Selangor Journal

Debt Management Committee approves Putrajaya’s 2020 Borrowing Programme

KUALA LUMPUR, Dec 6 — The Debt Management Committee (DMC) has endorsed the Federal Government’s 2020 Borrowing Programme, which includes the option of issuing an additional tranche of the Samurai bond.

Finance Minister Lim Guan Eng in a statement today said the decision was made during the DMC meeting on December 2, where the committee had also discussed on action plans to manage the government’s debt and liabilities.
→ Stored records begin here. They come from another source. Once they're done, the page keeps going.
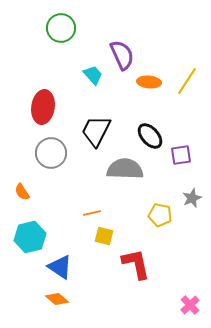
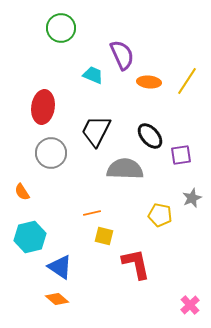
cyan trapezoid: rotated 25 degrees counterclockwise
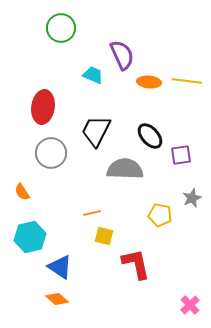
yellow line: rotated 64 degrees clockwise
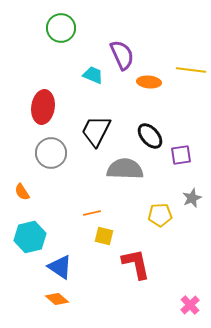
yellow line: moved 4 px right, 11 px up
yellow pentagon: rotated 15 degrees counterclockwise
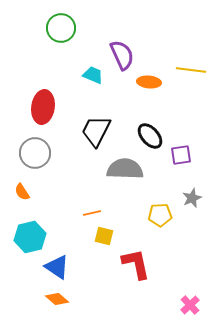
gray circle: moved 16 px left
blue triangle: moved 3 px left
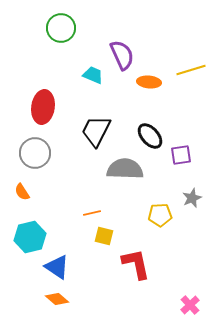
yellow line: rotated 24 degrees counterclockwise
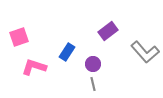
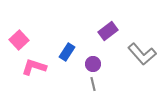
pink square: moved 3 px down; rotated 24 degrees counterclockwise
gray L-shape: moved 3 px left, 2 px down
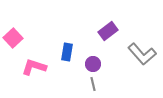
pink square: moved 6 px left, 2 px up
blue rectangle: rotated 24 degrees counterclockwise
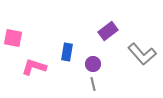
pink square: rotated 36 degrees counterclockwise
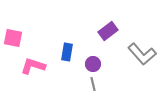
pink L-shape: moved 1 px left, 1 px up
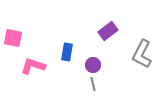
gray L-shape: rotated 68 degrees clockwise
purple circle: moved 1 px down
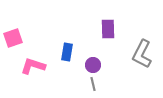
purple rectangle: moved 2 px up; rotated 54 degrees counterclockwise
pink square: rotated 30 degrees counterclockwise
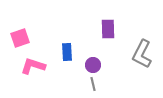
pink square: moved 7 px right
blue rectangle: rotated 12 degrees counterclockwise
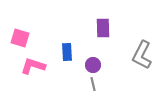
purple rectangle: moved 5 px left, 1 px up
pink square: rotated 36 degrees clockwise
gray L-shape: moved 1 px down
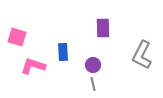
pink square: moved 3 px left, 1 px up
blue rectangle: moved 4 px left
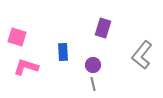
purple rectangle: rotated 18 degrees clockwise
gray L-shape: rotated 12 degrees clockwise
pink L-shape: moved 7 px left, 1 px down
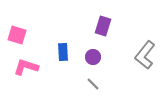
purple rectangle: moved 2 px up
pink square: moved 2 px up
gray L-shape: moved 3 px right
purple circle: moved 8 px up
gray line: rotated 32 degrees counterclockwise
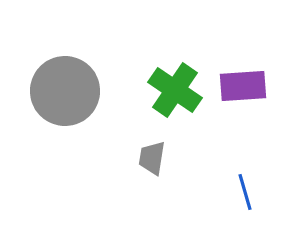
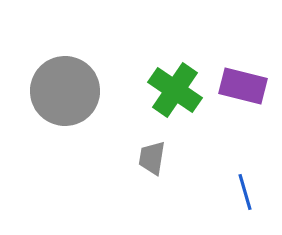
purple rectangle: rotated 18 degrees clockwise
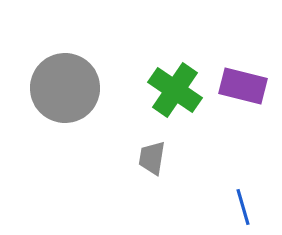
gray circle: moved 3 px up
blue line: moved 2 px left, 15 px down
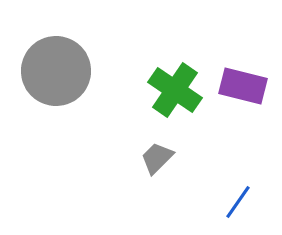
gray circle: moved 9 px left, 17 px up
gray trapezoid: moved 5 px right; rotated 36 degrees clockwise
blue line: moved 5 px left, 5 px up; rotated 51 degrees clockwise
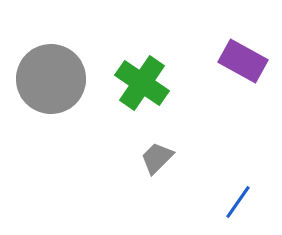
gray circle: moved 5 px left, 8 px down
purple rectangle: moved 25 px up; rotated 15 degrees clockwise
green cross: moved 33 px left, 7 px up
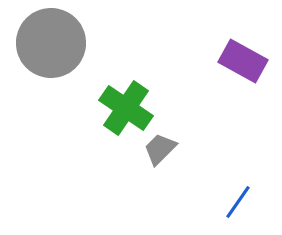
gray circle: moved 36 px up
green cross: moved 16 px left, 25 px down
gray trapezoid: moved 3 px right, 9 px up
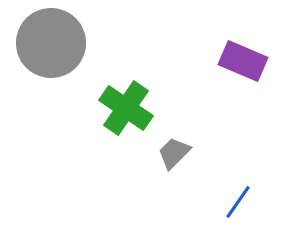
purple rectangle: rotated 6 degrees counterclockwise
gray trapezoid: moved 14 px right, 4 px down
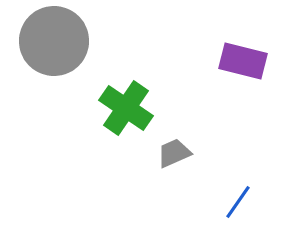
gray circle: moved 3 px right, 2 px up
purple rectangle: rotated 9 degrees counterclockwise
gray trapezoid: rotated 21 degrees clockwise
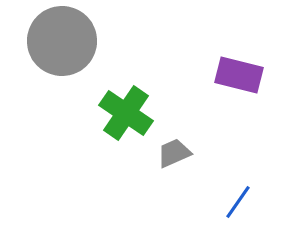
gray circle: moved 8 px right
purple rectangle: moved 4 px left, 14 px down
green cross: moved 5 px down
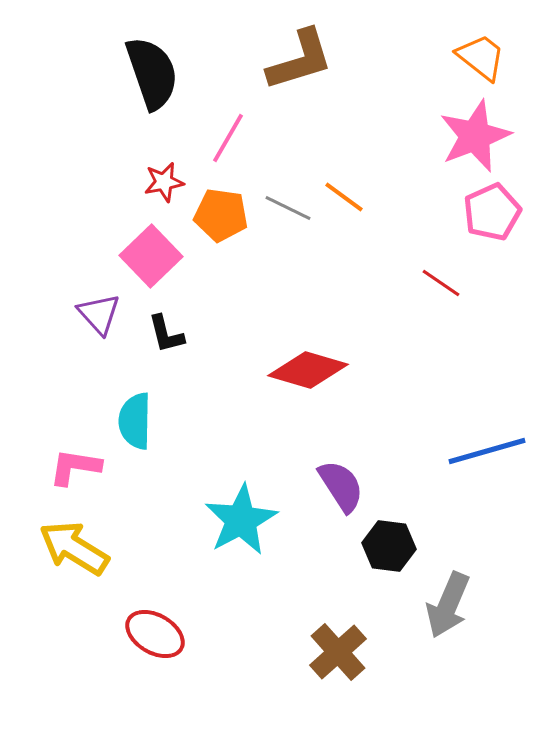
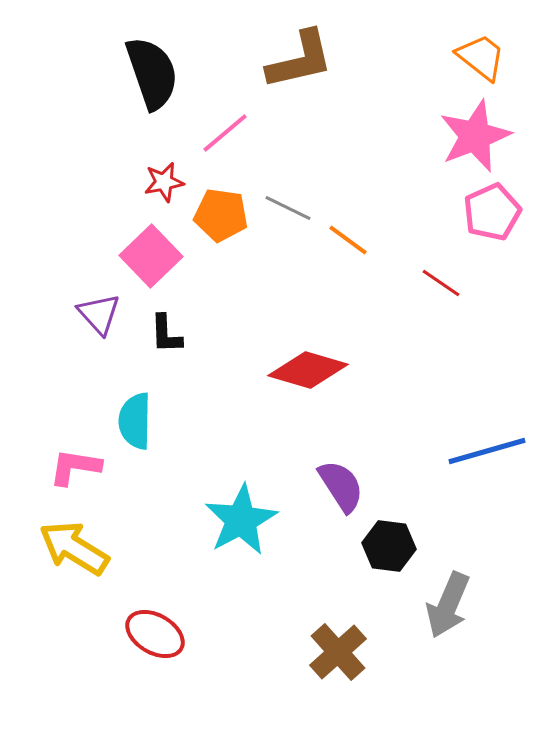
brown L-shape: rotated 4 degrees clockwise
pink line: moved 3 px left, 5 px up; rotated 20 degrees clockwise
orange line: moved 4 px right, 43 px down
black L-shape: rotated 12 degrees clockwise
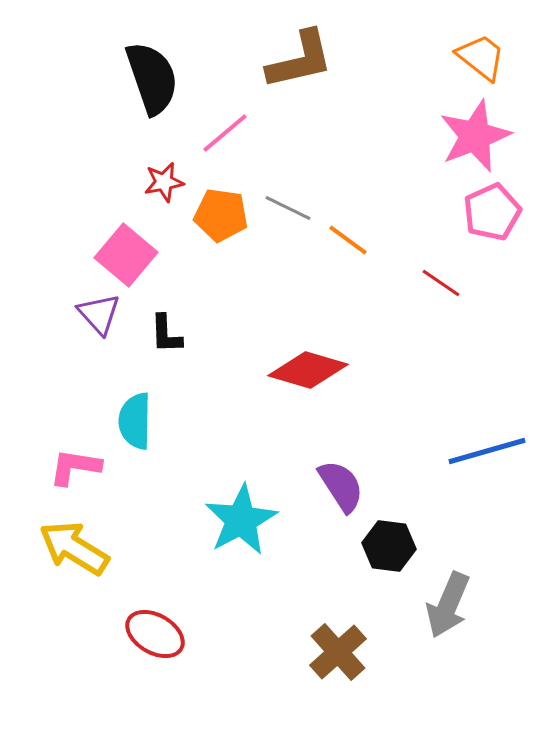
black semicircle: moved 5 px down
pink square: moved 25 px left, 1 px up; rotated 6 degrees counterclockwise
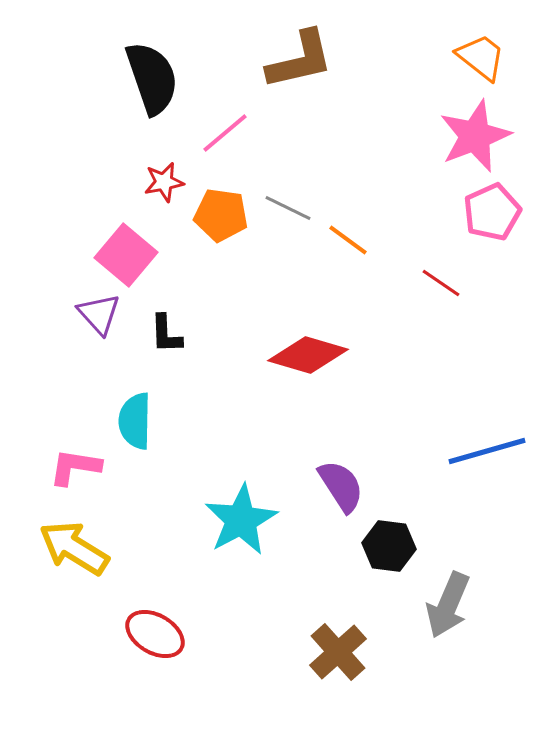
red diamond: moved 15 px up
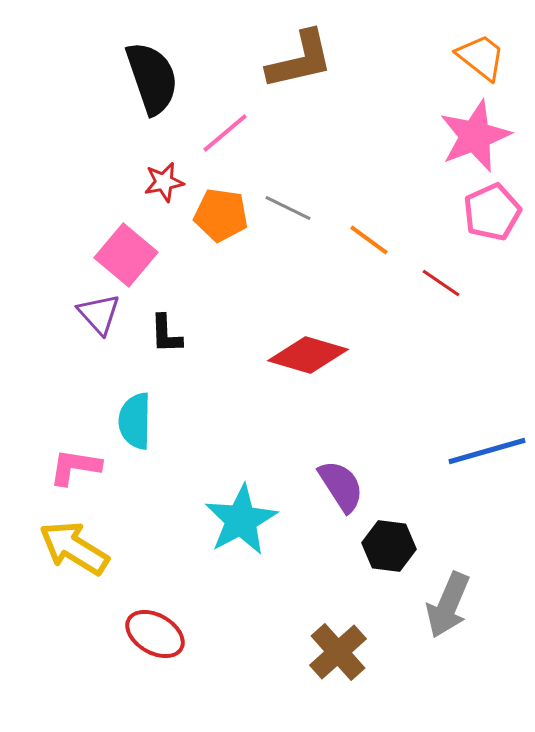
orange line: moved 21 px right
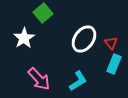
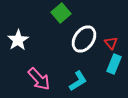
green square: moved 18 px right
white star: moved 6 px left, 2 px down
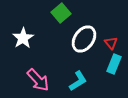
white star: moved 5 px right, 2 px up
pink arrow: moved 1 px left, 1 px down
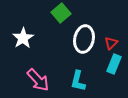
white ellipse: rotated 24 degrees counterclockwise
red triangle: rotated 24 degrees clockwise
cyan L-shape: rotated 135 degrees clockwise
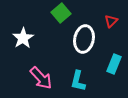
red triangle: moved 22 px up
pink arrow: moved 3 px right, 2 px up
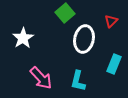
green square: moved 4 px right
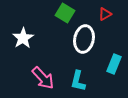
green square: rotated 18 degrees counterclockwise
red triangle: moved 6 px left, 7 px up; rotated 16 degrees clockwise
pink arrow: moved 2 px right
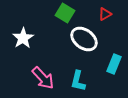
white ellipse: rotated 64 degrees counterclockwise
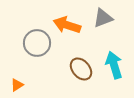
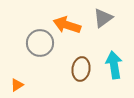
gray triangle: rotated 15 degrees counterclockwise
gray circle: moved 3 px right
cyan arrow: rotated 8 degrees clockwise
brown ellipse: rotated 50 degrees clockwise
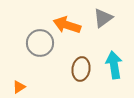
orange triangle: moved 2 px right, 2 px down
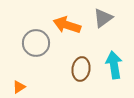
gray circle: moved 4 px left
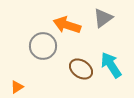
gray circle: moved 7 px right, 3 px down
cyan arrow: moved 3 px left; rotated 24 degrees counterclockwise
brown ellipse: rotated 65 degrees counterclockwise
orange triangle: moved 2 px left
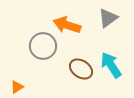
gray triangle: moved 5 px right
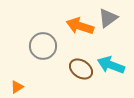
orange arrow: moved 13 px right, 1 px down
cyan arrow: rotated 36 degrees counterclockwise
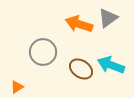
orange arrow: moved 1 px left, 2 px up
gray circle: moved 6 px down
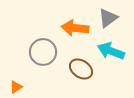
orange arrow: moved 4 px left, 4 px down; rotated 12 degrees counterclockwise
cyan arrow: moved 14 px up
orange triangle: moved 1 px left
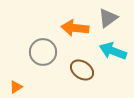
cyan arrow: moved 2 px right
brown ellipse: moved 1 px right, 1 px down
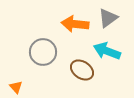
orange arrow: moved 4 px up
cyan arrow: moved 6 px left
orange triangle: rotated 40 degrees counterclockwise
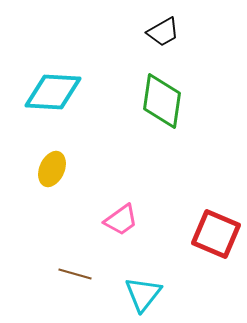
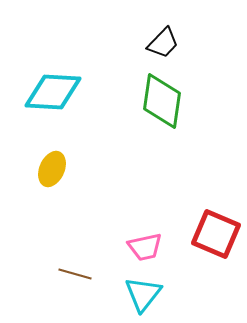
black trapezoid: moved 11 px down; rotated 16 degrees counterclockwise
pink trapezoid: moved 24 px right, 27 px down; rotated 24 degrees clockwise
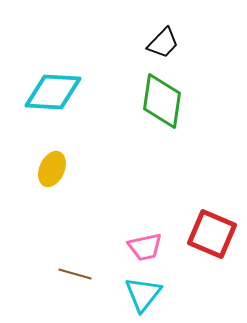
red square: moved 4 px left
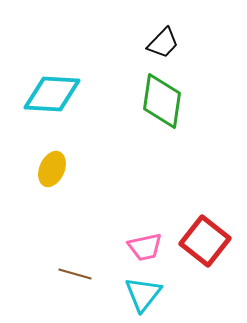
cyan diamond: moved 1 px left, 2 px down
red square: moved 7 px left, 7 px down; rotated 15 degrees clockwise
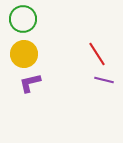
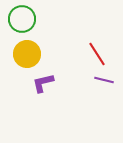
green circle: moved 1 px left
yellow circle: moved 3 px right
purple L-shape: moved 13 px right
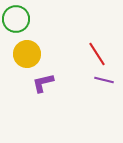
green circle: moved 6 px left
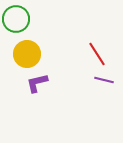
purple L-shape: moved 6 px left
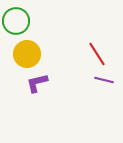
green circle: moved 2 px down
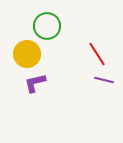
green circle: moved 31 px right, 5 px down
purple L-shape: moved 2 px left
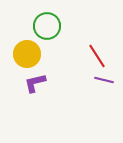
red line: moved 2 px down
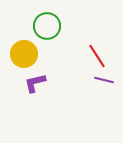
yellow circle: moved 3 px left
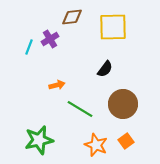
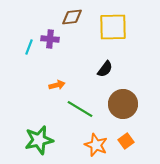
purple cross: rotated 36 degrees clockwise
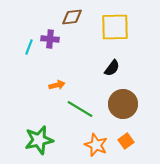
yellow square: moved 2 px right
black semicircle: moved 7 px right, 1 px up
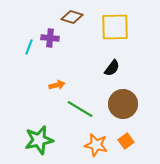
brown diamond: rotated 25 degrees clockwise
purple cross: moved 1 px up
orange star: rotated 10 degrees counterclockwise
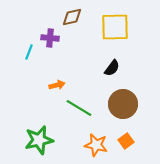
brown diamond: rotated 30 degrees counterclockwise
cyan line: moved 5 px down
green line: moved 1 px left, 1 px up
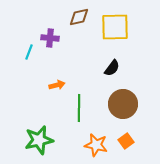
brown diamond: moved 7 px right
green line: rotated 60 degrees clockwise
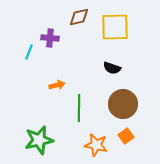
black semicircle: rotated 72 degrees clockwise
orange square: moved 5 px up
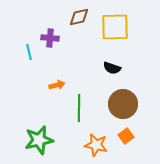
cyan line: rotated 35 degrees counterclockwise
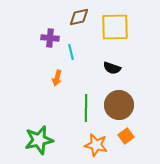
cyan line: moved 42 px right
orange arrow: moved 7 px up; rotated 119 degrees clockwise
brown circle: moved 4 px left, 1 px down
green line: moved 7 px right
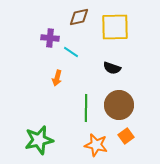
cyan line: rotated 42 degrees counterclockwise
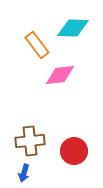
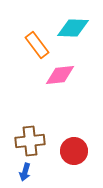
blue arrow: moved 1 px right, 1 px up
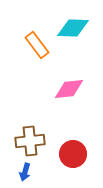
pink diamond: moved 9 px right, 14 px down
red circle: moved 1 px left, 3 px down
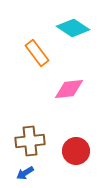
cyan diamond: rotated 32 degrees clockwise
orange rectangle: moved 8 px down
red circle: moved 3 px right, 3 px up
blue arrow: moved 1 px down; rotated 42 degrees clockwise
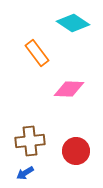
cyan diamond: moved 5 px up
pink diamond: rotated 8 degrees clockwise
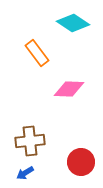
red circle: moved 5 px right, 11 px down
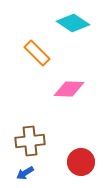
orange rectangle: rotated 8 degrees counterclockwise
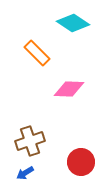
brown cross: rotated 12 degrees counterclockwise
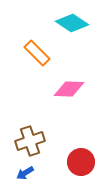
cyan diamond: moved 1 px left
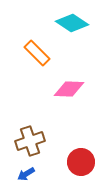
blue arrow: moved 1 px right, 1 px down
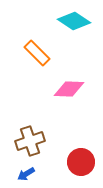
cyan diamond: moved 2 px right, 2 px up
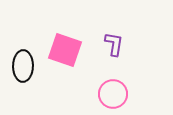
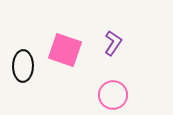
purple L-shape: moved 1 px left, 1 px up; rotated 25 degrees clockwise
pink circle: moved 1 px down
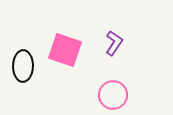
purple L-shape: moved 1 px right
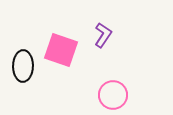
purple L-shape: moved 11 px left, 8 px up
pink square: moved 4 px left
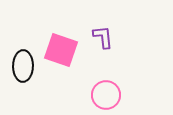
purple L-shape: moved 2 px down; rotated 40 degrees counterclockwise
pink circle: moved 7 px left
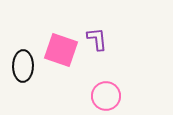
purple L-shape: moved 6 px left, 2 px down
pink circle: moved 1 px down
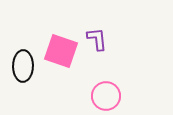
pink square: moved 1 px down
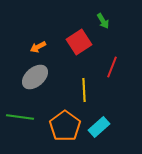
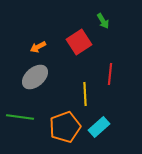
red line: moved 2 px left, 7 px down; rotated 15 degrees counterclockwise
yellow line: moved 1 px right, 4 px down
orange pentagon: moved 1 px down; rotated 16 degrees clockwise
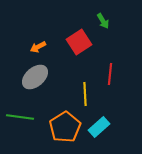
orange pentagon: rotated 12 degrees counterclockwise
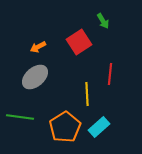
yellow line: moved 2 px right
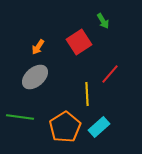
orange arrow: rotated 28 degrees counterclockwise
red line: rotated 35 degrees clockwise
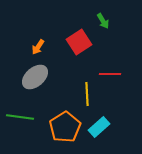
red line: rotated 50 degrees clockwise
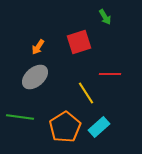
green arrow: moved 2 px right, 4 px up
red square: rotated 15 degrees clockwise
yellow line: moved 1 px left, 1 px up; rotated 30 degrees counterclockwise
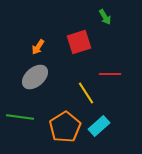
cyan rectangle: moved 1 px up
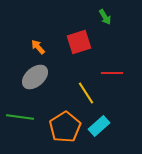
orange arrow: rotated 105 degrees clockwise
red line: moved 2 px right, 1 px up
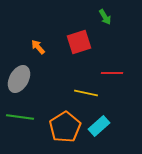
gray ellipse: moved 16 px left, 2 px down; rotated 20 degrees counterclockwise
yellow line: rotated 45 degrees counterclockwise
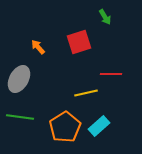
red line: moved 1 px left, 1 px down
yellow line: rotated 25 degrees counterclockwise
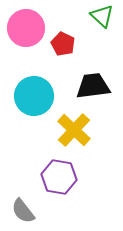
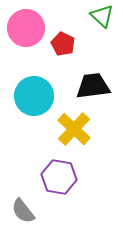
yellow cross: moved 1 px up
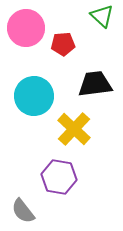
red pentagon: rotated 30 degrees counterclockwise
black trapezoid: moved 2 px right, 2 px up
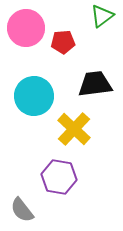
green triangle: rotated 40 degrees clockwise
red pentagon: moved 2 px up
gray semicircle: moved 1 px left, 1 px up
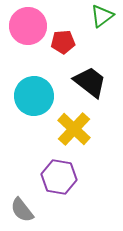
pink circle: moved 2 px right, 2 px up
black trapezoid: moved 5 px left, 2 px up; rotated 45 degrees clockwise
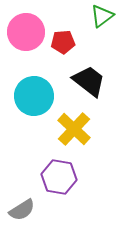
pink circle: moved 2 px left, 6 px down
black trapezoid: moved 1 px left, 1 px up
gray semicircle: rotated 84 degrees counterclockwise
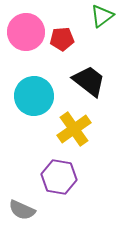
red pentagon: moved 1 px left, 3 px up
yellow cross: rotated 12 degrees clockwise
gray semicircle: rotated 56 degrees clockwise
“The committee also highlighted the importance of containing government guarantees (GG) and public-private partnership (PPP) obligations to avoid unnecessary intergenerational transfers of debt burden, where our children will be paying our debts,” he said.

He said the committee evaluated existing and additional GG facilities, as well as the best practices in assessing and monitoring contingent liabilities using the latest financial technology.

Lim said the government is committed to consolidate its overall debt and liabilities, adding that in the medium-term, the government targets to lower its debt and liabilities to 65 per cent of gross domestic product (GDP) by end-2025 from 77.1 per cent as of end-June 2019.

“Debt and liabilities (as at end-June 2019) comprised of government’s direct debt (52.6 per cent), committed government guarantees (10.4 per cent), 1MDB debt (2.1 per cent) and other liabilities, namely PPP, Pembinaan BLT Sdn Bhd and private finance initiatives (12 per cent),” he said.

On Malaysia’s total external debt, which stood at RM931.1 billion as of end-June 2019, Lim said only RM190 billion of the external debt belonged to the government through its direct debt.

“External debt is different from the government’s direct debt as it comprises individual, corporate and government debt held by foreigners, as well as offshore borrowings and non-resident deposits,” he said.

Lim said direct debt in the first quarter of 2018 stood at RM705 million, which rose to RM799.1 billion in the second quarter of 2019.

“The RM94.1 billion increase in direct debt-financed development expenditure, fiscal deficit and debt repayments, including 1MDB,” he added.